釣れない。まったく釣れない。もともとベテランの釣り師であってもアタリをとらえるのが困難だというワカサギだが、コツンともこない。オヤジさんからエサだけは小まめにかえるように言われているので、かじかむ手でとり行う。
妻は、「上手にできない」と言って、エサ付けを完全に放棄してしまった。あるいは、エサの赤い小さなムシにさわるのが気持ち悪いのかもしれない。で、僕が2人ぶんのエサ付けをする。
うまく動いてくれない指の腹に釣り針が引っかかる。火鉢で手を炙ろうとすると炭が尽きてしまった。
で、道具はそのままに、炭をとりに2人で湖畔の釣り宿に行くことにする。からだが冷え切ってしまっていた。
氷上には、あちこちに釣りの穴がクレーターのようにあけられているので、注意しながら歩く。実際、家族連れできていた小学生の男の子がはしゃいで駆けまわっているときに片足をそこに突っ込み、そのまま父親に小脇に抱えられ回収されて行ったのを目撃していた。

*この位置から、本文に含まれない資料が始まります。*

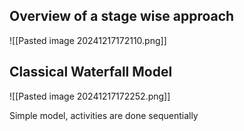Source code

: ## Overview of a stage wise approach

![[Pasted image 20241217172110.png]]
## Classical Waterfall Model

![[Pasted image 20241217172252.png]]

Simple model, activities are done sequentially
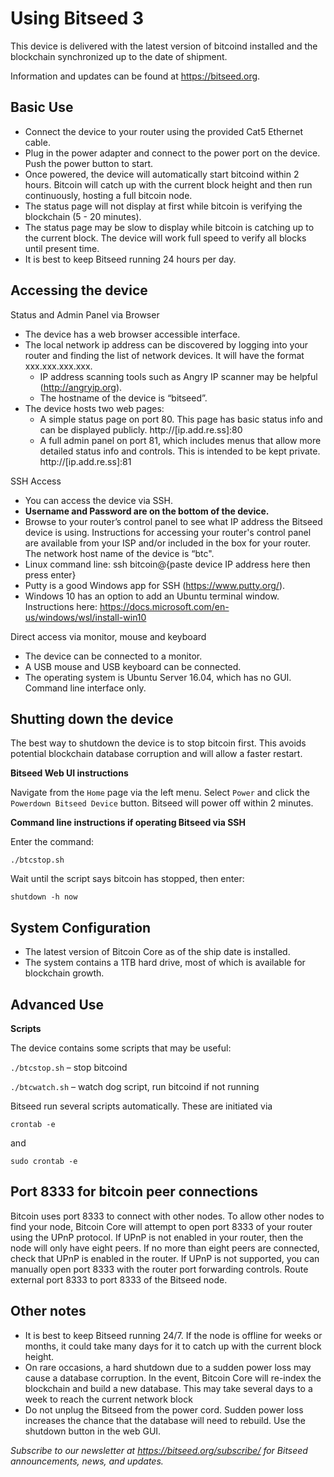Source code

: # Using Bitseed 3

This device is delivered with the latest version of bitcoind installed and the blockchain synchronized up to the date of shipment.

Information and updates can be found at https://bitseed.org.

## Basic Use

* Connect the device to your router using the provided Cat5 Ethernet cable.
* Plug in the power adapter and connect to the power port on the device. Push the power button to start.
* Once powered, the device will automatically start bitcoind within 2 hours. Bitcoin will catch up with the current block height and then run continuously, hosting a full bitcoin node.
* The status page will not display at first while bitcoin is verifying the blockchain (5 - 20 minutes).
* The status page may be slow to display while bitcoin is catching up to the current block. The device will work full speed to verify all blocks until present time.
* It is best to keep Bitseed running 24 hours per day.

## Accessing the device

Status and Admin Panel via Browser

* The device has a web browser accessible interface.
* The local network ip address can be discovered by logging into your router and finding the list of network devices. It will have the format  xxx.xxx.xxx.xxx.
  * IP address scanning tools such as Angry IP scanner may be helpful (http://angryip.org).
  * The hostname of the device is “bitseed”.
* The device hosts two web pages:
  * A simple status page on port 80. This page has basic status info and can be displayed publicly. http://[ip.add.re.ss]:80
  * A full admin panel on port 81, which includes menus that allow more detailed status info and controls. This is intended to be kept private. http://[ip.add.re.ss]:81

SSH Access

* You can access the device via SSH.
* **Username and Password are on the bottom of the device.**
* Browse to your router’s control panel to see what IP address the Bitseed device is using. Instructions for accessing your router's control panel are available from your ISP and/or included in the box for your router. The network host name of the device is “btc".
* Linux command line: ssh bitcoin@{paste device IP address here then press enter}
* Putty is a good Windows app for SSH (https://www.putty.org/).
* Windows 10 has an option to add an Ubuntu terminal window. Instructions here: https://docs.microsoft.com/en-us/windows/wsl/install-win10

Direct access via monitor, mouse and keyboard

* The device can be connected to a monitor.
* A USB mouse and USB keyboard can be connected.
* The operating system is Ubuntu Server 16.04, which has no GUI. Command line interface only.

## Shutting down the device

The best way to shutdown the device is to stop bitcoin first. This avoids potential blockchain database corruption and will allow a faster restart.  

**Bitseed Web UI instructions** 

Navigate from the `Home` page via the left menu. Select `Power` and click the `Powerdown Bitseed Device` button. Bitseed will power off within 2 minutes.

**Command line instructions if operating Bitseed via SSH**

Enter the command:

`./btcstop.sh`

Wait until the script says bitcoin has stopped, then enter:

`shutdown -h now`

## System Configuration

* The latest version of Bitcoin Core as of the ship date is installed.
* The system contains a 1TB hard drive, most of which is available for blockchain growth.

## Advanced Use

**Scripts**

The device contains some scripts that may be useful:

`./btcstop.sh` – stop bitcoind

`./btcwatch.sh` – watch dog script, run bitcoind if not running

Bitseed run several scripts automatically. These are initiated via

`crontab -e`

and

`sudo crontab -e`

## Port 8333 for bitcoin peer connections

Bitcoin uses port 8333 to connect with other nodes. To allow other nodes to find your node, Bitcoin Core will attempt to open port 8333 of your router using the UPnP protocol. If UPnP is not enabled in your router, then the node will only have eight peers. If no more than eight peers are connected, check that UPnP is enabled in the router. If UPnP is not supported, you can manually open port 8333 with the router port forwarding controls. Route external port 8333 to port 8333 of the Bitseed node.

## Other notes

* It is best to keep Bitseed running 24/7. If the node is offline for weeks or months, it could take many days for it to catch up with the current block height.
* On rare occasions, a hard shutdown due to a sudden power loss may cause a database corruption. In the event, Bitcoin Core will re-index the blockchain and build a new database. This may take several days to a week to reach the current network block
* Do not unplug the Bitseed from the power cord. Sudden power loss increases the chance that the database will need to rebuild. Use the shutdown button in the web GUI.

_Subscribe to our newsletter at https://bitseed.org/subscribe/ for Bitseed announcements, news, and updates._
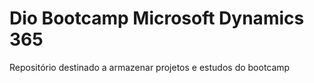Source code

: # Dio Bootcamp Microsoft Dynamics 365
Repositório destinado a armazenar projetos e estudos do bootcamp
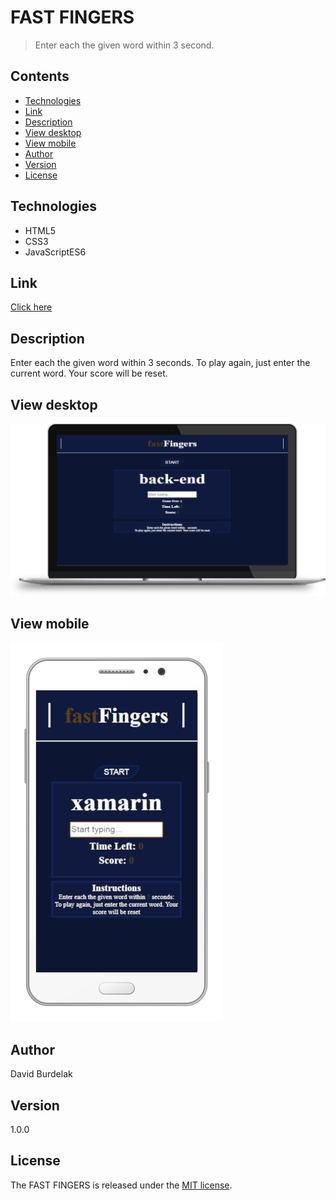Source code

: # FAST FINGERS

> Enter each the given word within 3 second.

## Contents

- [Technologies](#technologies)
- [Link](#link)
- [Description](#description)
- [View desktop](#view-dekstop)
- [View mobile](#view-mobile)
- [Author](#author)
- [Version](#version)
- [License](#license)

## Technologies

- HTML5 
- CSS3 
- JavaScriptES6

## Link

[Click here](https://davidburdelak.github.io/fast-fingers/)

## Description
Enter each the given word within 3 seconds. To play again, just enter the current word. Your score will be reset.

## View desktop
![fastfingers-dekstop](images/fastfingers_desktop.png)

## View mobile

![fastfingers-mobile](images/fastfingers_mobile.png)

## Author

David Burdelak

## Version

1.0.0

## License

The FAST FINGERS is released under the
[MIT license](https://opensource.org/licenses/MIT).
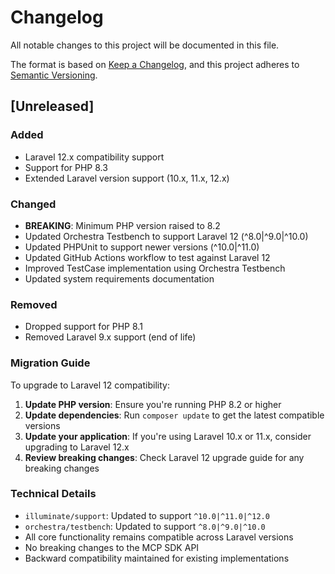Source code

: # Changelog

All notable changes to this project will be documented in this file.

The format is based on [Keep a Changelog](https://keepachangelog.com/en/1.0.0/),
and this project adheres to [Semantic Versioning](https://semver.org/spec/v2.0.0.html).

## [Unreleased]

### Added
- Laravel 12.x compatibility support
- Support for PHP 8.3
- Extended Laravel version support (10.x, 11.x, 12.x)

### Changed
- **BREAKING**: Minimum PHP version raised to 8.2
- Updated Orchestra Testbench to support Laravel 12 (^8.0|^9.0|^10.0)
- Updated PHPUnit to support newer versions (^10.0|^11.0)
- Updated GitHub Actions workflow to test against Laravel 12
- Improved TestCase implementation using Orchestra Testbench
- Updated system requirements documentation

### Removed
- Dropped support for PHP 8.1
- Removed Laravel 9.x support (end of life)

### Migration Guide
To upgrade to Laravel 12 compatibility:

1. **Update PHP version**: Ensure you're running PHP 8.2 or higher
2. **Update dependencies**: Run `composer update` to get the latest compatible versions
3. **Update your application**: If you're using Laravel 10.x or 11.x, consider upgrading to Laravel 12.x
4. **Review breaking changes**: Check Laravel 12 upgrade guide for any breaking changes

### Technical Details
- `illuminate/support`: Updated to support `^10.0|^11.0|^12.0`
- `orchestra/testbench`: Updated to support `^8.0|^9.0|^10.0`
- All core functionality remains compatible across Laravel versions
- No breaking changes to the MCP SDK API
- Backward compatibility maintained for existing implementations
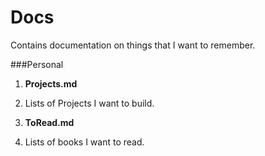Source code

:# Docs

Contains documentation on things that I want to remember.

###Personal

1. **Projects.md**
  1. Lists of Projects I want to build.

2. **ToRead.md**
  1. Lists of books I want to read.
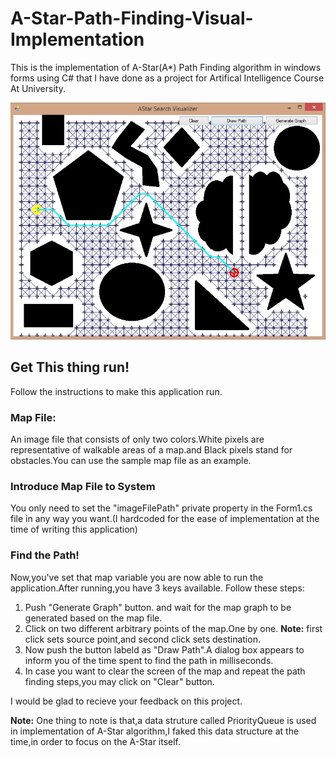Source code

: # A-Star-Path-Finding-Visual-Implementation
This is the implementation of A-Star(A*) Path Finding algorithm in windows forms using C# that I have done as a project for Artifical Intelligence Course At University.

![Screen shot of a path found](https://github.com/k-timy/A-Star-Path-Finding-Visual-Implementation/blob/master/screenShot.jpg)

## Get This thing run!
Follow the instructions to make this application run.

### Map File:
  An image file that consists of only two colors.White pixels are representative of walkable areas of a map.and Black pixels stand for obstacles.You can use the sample map file as an example.

### Introduce Map File to System
  You only need to set the "imageFilePath" private property in the Form1.cs file in any way you want.(I hardcoded for the ease
of implementation at the time of writing this application)

### Find the Path!
  Now,you've set that map variable you are now able to run the application.After running,you have 3 keys available.
Follow these steps:

1. Push "Generate Graph" button. and wait for the map graph to be generated based on the map file.
2. Click on two different arbitrary points of the map.One by one.
**Note:** first click sets source point,and second click sets destination.
3. Now push the button labeld as "Draw Path".A dialog box appears to inform you of the time spent to find the path in milliseconds.
4. In case you want to clear the screen of the map and repeat the path finding steps,you may click on "Clear" button.

I would be glad to recieve your feedback on this project.

**Note:** One thing to note is that,a data struture called PriorityQueue is used in implementation of A-Star algorithm,I faked this data structure at the time,in order to focus on the A-Star itself.
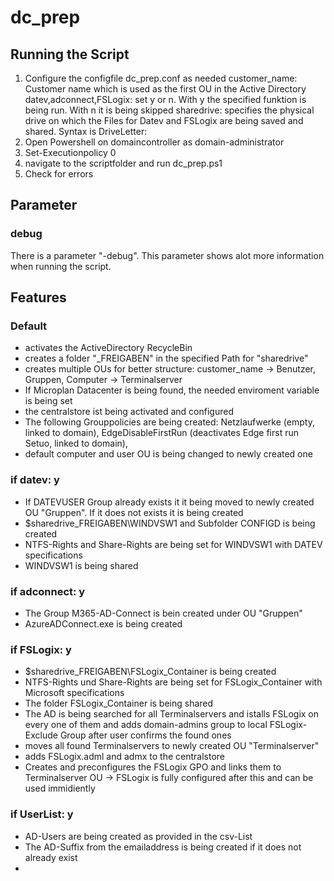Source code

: # dc_prep

## Running the Script

1. Configure the configfile dc_prep.conf as needed
customer_name: Customer name which is used as the first OU in the Active Directory
datev,adconnect,FSLogix: set y or n. With y the specified funktion is being run. With n it is being skipped
sharedrive: specifies the physical drive on which the Files for Datev and FSLogix are being saved and shared. Syntax is DriveLetter:
2. Open Powershell on domaincontroller as domain-administrator
3. Set-Executionpolicy 0
4. navigate to the scriptfolder and run dc_prep.ps1
5. Check for errors

## Parameter

### debug
There is a parameter "-debug". This parameter shows alot more information when running the script.

## Features

### Default
- activates the ActiveDirectory RecycleBin
- creates a folder "_FREIGABEN" in the specified Path for "sharedrive"
- creates multiple OUs for better structure: customer_name -> Benutzer, Gruppen, Computer -> Terminalserver
- If Microplan Datacenter is being found, the needed enviroment variable is being set
- the centralstore ist being activated and configured
- The following Grouppolicies are being created: Netzlaufwerke (empty, linked to domain), EdgeDisableFirstRun (deactivates Edge first run Setuo, linked to domain),
- default computer and user OU is being changed to newly created one
### if datev: y
- If DATEVUSER Group already exists it it being moved to newly created OU "Gruppen". If it does not exists it is being created
- $sharedrive\_FREIGABEN\WINDVSW1 and Subfolder CONFIGD is being created
- NTFS-Rights and Share-Rights are being set for WINDVSW1 with DATEV specifications
- WINDVSW1 is being shared
### if adconnect: y
- The Group M365-AD-Connect is bein created under OU "Gruppen"
- AzureADConnect.exe is being created
### if FSLogix: y
- $sharedrive\_FREIGABEN\FSLogix_Container is being created
- NTFS-Rights und Share-Rights are being set for FSLogix_Container with Microsoft specifications
- The folder FSLogix_Container is being shared
- The AD is being searched for all Terminalservers and istalls FSLogix on every one of them and adds domain-admins group to local FSLogix-Exclude Group after user confirms the found ones
- moves all found Terminalservers to newly created OU "Terminalserver"
- adds FSLogix.adml and admx to the centralstore
- Creates and preconfigures the FSLogix GPO and links them to Terminalserver OU
→ FSLogix is fully configured after this and can be used immidiently
### if UserList: y
- AD-Users are being created as provided in the csv-List
- The AD-Suffix from the emailaddress is being created if it does not already exist
-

ようやく宿にたどり着き、あたたかい土間でストーブにあたっていると、こわばっていた手と足がほどけてきた。すると、自分が、ふたたびあの釣り場に戻りたがっていることに気がついた。ちっとも釣れない、寒いだけのあの場所に、なんで戻りたいと思うのだろう?
それがフシギだった。
フシギといえば妻のほうは当初よりも増して釣る気満々である。それはいいのだが、自分でエサもつけてくれー。
ふたたび湖の真ん中に引き返し、ワカサギ釣りを再開。そして相変わらず釣れない。
風が氷上を這うように吹きすさび、頬や爪先を切りつける。僕はからだをあたためようとお尻のポケットからラムの瓶を引っ張り出し、ひと口飲んだ。そして、氷結したカルデラ湖と周囲を取り囲む朴訥(ぼくとつ)としたかたちの山々を眺める。美しかった。そうなのだ、ここは美しい。
湖の上から見る景色は、空も山も雲もすべてがくっきりと見えた。そしてここから見えない風景をも眼前にくっきりと浮かび上がらせてくる。日々の暮らしが、自分自身が見えてきた。そう、自分の心を見つめるために、僕はふたたびこの場所に戻ろうと思ったのかもしれない。